Der „große Maugin“ ist ein bekannter und erfolgreicher französischer Schauspieler, der sich aus kleinen Verhältnissen nach oben gearbeitet hat. Wenige Tage vor seinem 60. Geburtstag wirft ihn die Diagnose eines Arztes aus der Bahn.

Inhalt[Bearbeiten | Quelltext bearbeiten]

Mit 59 Jahren ist Émile Maugin, genannt „der große Maugin“, auf dem Höhepunkt seiner Karriere angekommen. Aufgewachsen in der Vendée und aus ärmlichen Verhältnissen stammend – sein Vater war Alkoholiker, die Mutter Gelegenheitsprostituierte –, hat er sich über Jahre des Tingeltangels auf Varietés und Jahrmärkten nach oben gearbeitet und ist nun ein gefeierter Film- und Bühnenstar. Nach zwei Scheidungen – die erste Frau, eine alternde Grande Dame des französischen Theaters, verschaffte ihrem jungen Protegé die ersten Theaterrollen, die zweite, eine südamerikanische Schönheit, hatte neben ihm zahlreiche Liebhaber –, hat er in der erst 22-jährigen Alice seine große Liebe gefunden. Doch auch sie geht fremd, ihre Tochter ist nicht von ihm, in einem Restaurant begegnet er erstmals ihrem Geliebten. Sein leiblicher Sohn Emile Cadot hingegen, das Kind einer außerehelichen Affäre, bekommt sein Leben nicht auf die Reihe und bettelt den Vater regelmäßig um Geld an. Dabei ist er nur einer von zahlreichen Bittstellern, die Tag für Tag die Garderobe des berühmten Schauspielers belagern und sich von ihm Hilfe und Unterstützung erhoffen.

Die Diagnose eines Arztes, der dem 59-Jährigen das abgenutzte Herz eines 75-Jährigen bescheinigt und ihm nur bei Schonung noch einige Jahre gibt, wirft Maugin aus der Bahn. Er spürt zum ersten Mal, wie verbraucht und müde er am Ende seines kräftezehrenden Lebens ist. Aus seinen laufenden Verträgen heraus flieht er vor sämtlichen Verpflichtungen an die Côte d’Azur, um sich beim Fischen zu erholen. Doch auch hier kommt er nicht zu sich, lösen bloß neue Anforderungen die alten ab, denen er sich noch weniger gewachsen fühlt. Zudem zieht er sich beim Tritt in einen Angelhaken eine Infektion zu, die wegen seines schwachen Herzens nicht behandelt werden kann.

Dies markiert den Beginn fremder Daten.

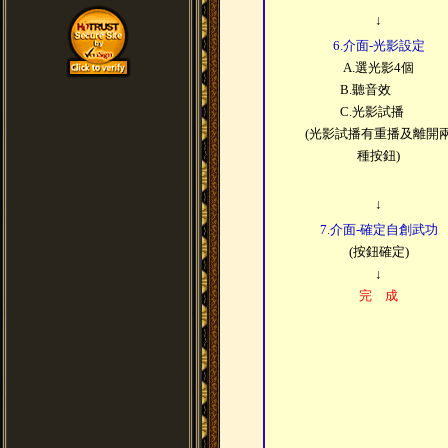
↓
6.介面-光影設定
A.選光影4個
B.聽音效
C.光影試播
(光影試播有重播及離開
種按鈕)
↓
7.介面-確定自創武功
(按鈕確定)
↓
完 成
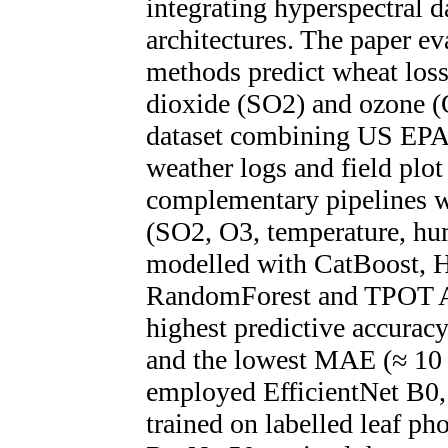
integrating hyperspectral 
architectures. The paper e
methods predict wheat loss
dioxide (SO2) and ozone 
dataset combining US EPA 
weather logs and field plot
complementary pipelines w
(SO2, O3, temperature, humi
modelled with CatBoost, H
RandomForest and TPOT A
highest predictive accurac
and the lowest MAE (≈ 10 
employed EfficientNet B0
trained on labelled leaf ph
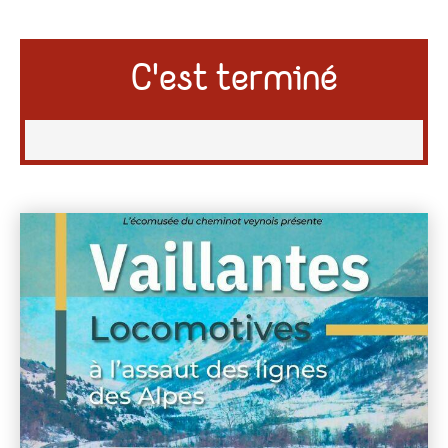
C'est terminé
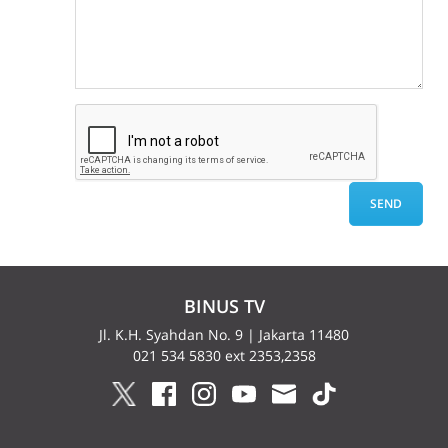
BINUS TV
Jl. K.H. Syahdan No. 9 | Jakarta 11480
021 534 5830 ext 2353,2358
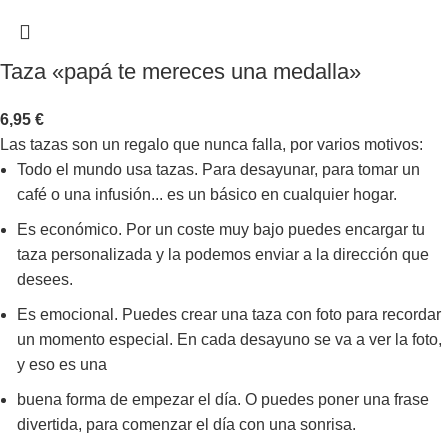
Taza «papá te mereces una medalla»
6,95
€
Las tazas son un regalo que nunca falla, por varios motivos:
Todo el mundo usa tazas. Para desayunar, para tomar un
café o una infusión... es un básico en cualquier hogar.
Es económico. Por un coste muy bajo puedes encargar tu
taza personalizada y la podemos enviar a la dirección que
desees.
Es emocional. Puedes crear una taza con foto para recordar
un momento especial. En cada desayuno se va a ver la foto,
y eso es una
buena forma de empezar el día. O puedes poner una frase
divertida, para comenzar el día con una sonrisa.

Er reist zurück nach Paris, wo er zwei Jugendfreunde trifft, die im Gegensatz zu ihm nie den Sprung aus der Erfolglosigkeit geschafft haben und nun als Clochards vegetieren. In der folgenden Nacht mit einer Prostituierten kollabiert Maugin und bekommt nur noch im Delirium mit, wie er von seinem besorgten Sekretär Adrien Jouve ins Krankenhaus gebracht wird. Im Todeskampf phantasiert er sich in eine Gerichtsverhandlung, in der über seine Schuld geurteilt wird. Er begreift, dass er sein Leben vor allem aus einem bestanden hat: aus Flucht. Es scheint greifbar vor ihm zu liegen, vor was er geflohen ist und was er immerzu gesucht hat, doch er vermag es nicht mehr auszusprechen. Als sein Herz aussetzt, bekennt er der Krankenschwester seine Schuld: Er hat ins Bett gemacht. Von den Titeln der Zeitungen prangt bereits die Nachricht von seinem Tod.

Interpretation[Bearbeiten | Quelltext bearbeiten]

Grüne Fensterläden werden im Roman zu einem Symbol für häusliches Idyll.

Laut Lucille F. Becker ist das Thema der Krankheit als auslösendes Moment von Selbsterkenntnis kein seltenes Sujet in der Literatur. Sie verweist etwa auf Der Tod des Iwan Iljitsch von Tolstoi und Der Zauberberg von Thomas Mann, doch nie zuvor sei die Nichtigkeit der menschlichen Existenz mit solch unerträglicher Rigorosität vorgeführt worden wie in Die grünen Fensterläden. Der Roman vereine zahlreiche der Hauptthemen aus Simenons Werk: die psychischen Prägungen aus der Kindheit, Schuldgefühle, die aus dem Verrat der eigenen Ideale rühren, Einsamkeit, Verbannung, Alkohol, Vergeblichkeit von Flucht und den Körper als Ausdruck der kranken Seele. Am Beispiel Maugins führe Simenon vor, dass es nicht auf das Ziel, sondern ausschließlich auf den Weg dorthin ankomme, die Energie und den Enthusiasmus, mit denen man es jagt. Nachdem Maugin sein Ziel erreicht hat, entdeckt er bloß seine Nichtigkeit. Seine Gefühle von Schuld und Entfremdung seien typisch für Simenons Protagonisten. Sie illustrierten Camus’ These, dass kein Mensch jemals vollkommen schuldig oder unschuldig sei, und sie gehen mit Maigrets Weigerung einher, einen Täter für seine Taten zu verurteilen.[4]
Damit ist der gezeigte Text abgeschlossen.